**Exercise task:** Copy out the lines of the material below, from the one holding "line at (124, 74): solid -> dashed" to the one holding "line at (1038, 897): solid -> dashed", inclusive, reproducing each line character for character.

**Records shown:**
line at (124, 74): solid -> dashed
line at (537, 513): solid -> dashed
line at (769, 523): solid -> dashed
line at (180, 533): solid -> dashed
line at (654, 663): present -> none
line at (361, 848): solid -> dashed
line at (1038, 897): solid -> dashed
--
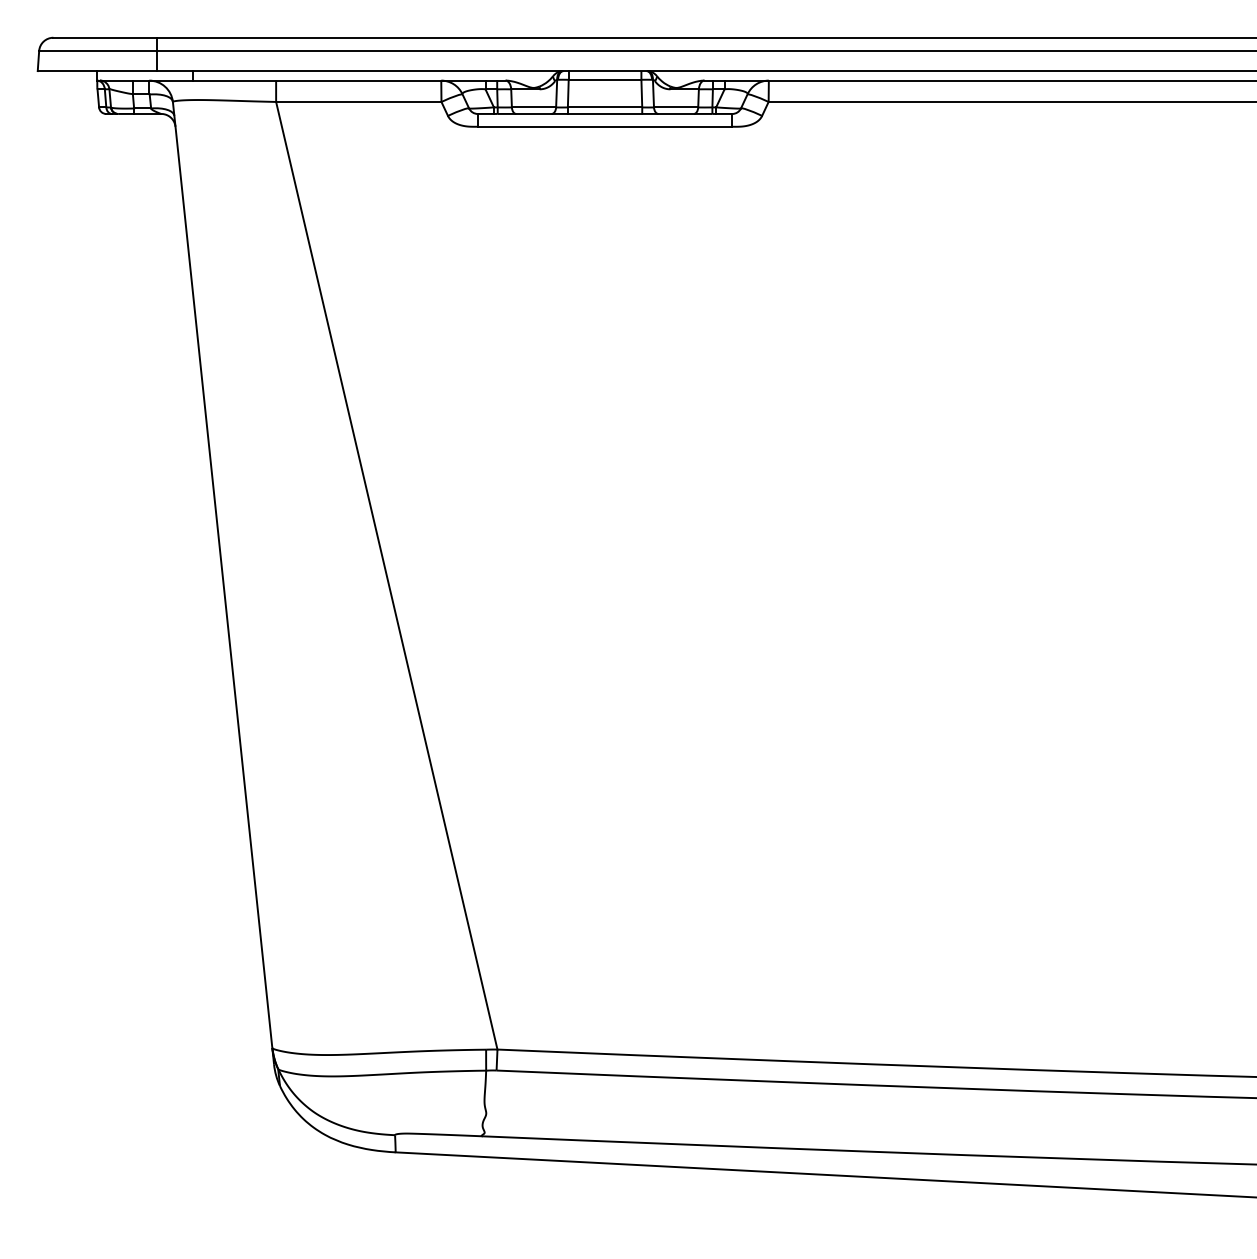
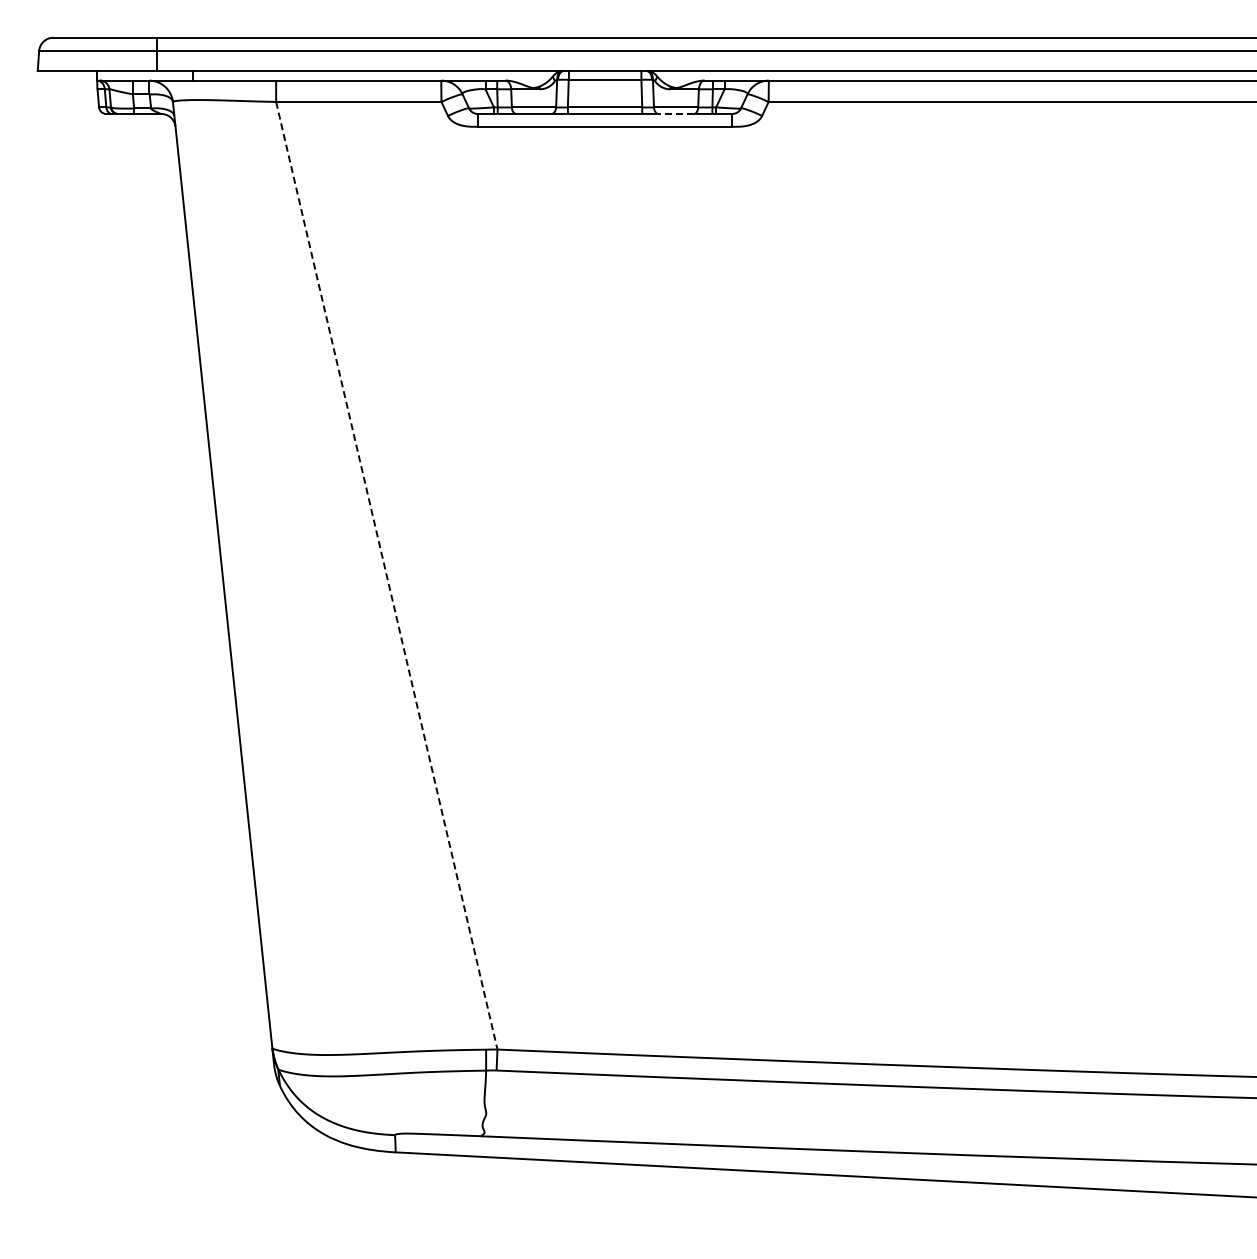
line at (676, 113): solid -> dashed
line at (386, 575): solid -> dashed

**Task result:**
line at (124, 74): solid -> dashed
line at (537, 513): solid -> dashed
line at (769, 523): solid -> dashed
line at (180, 533): solid -> dashed
line at (654, 663): present -> none
line at (361, 848): solid -> dashed
line at (1038, 897): solid -> dashed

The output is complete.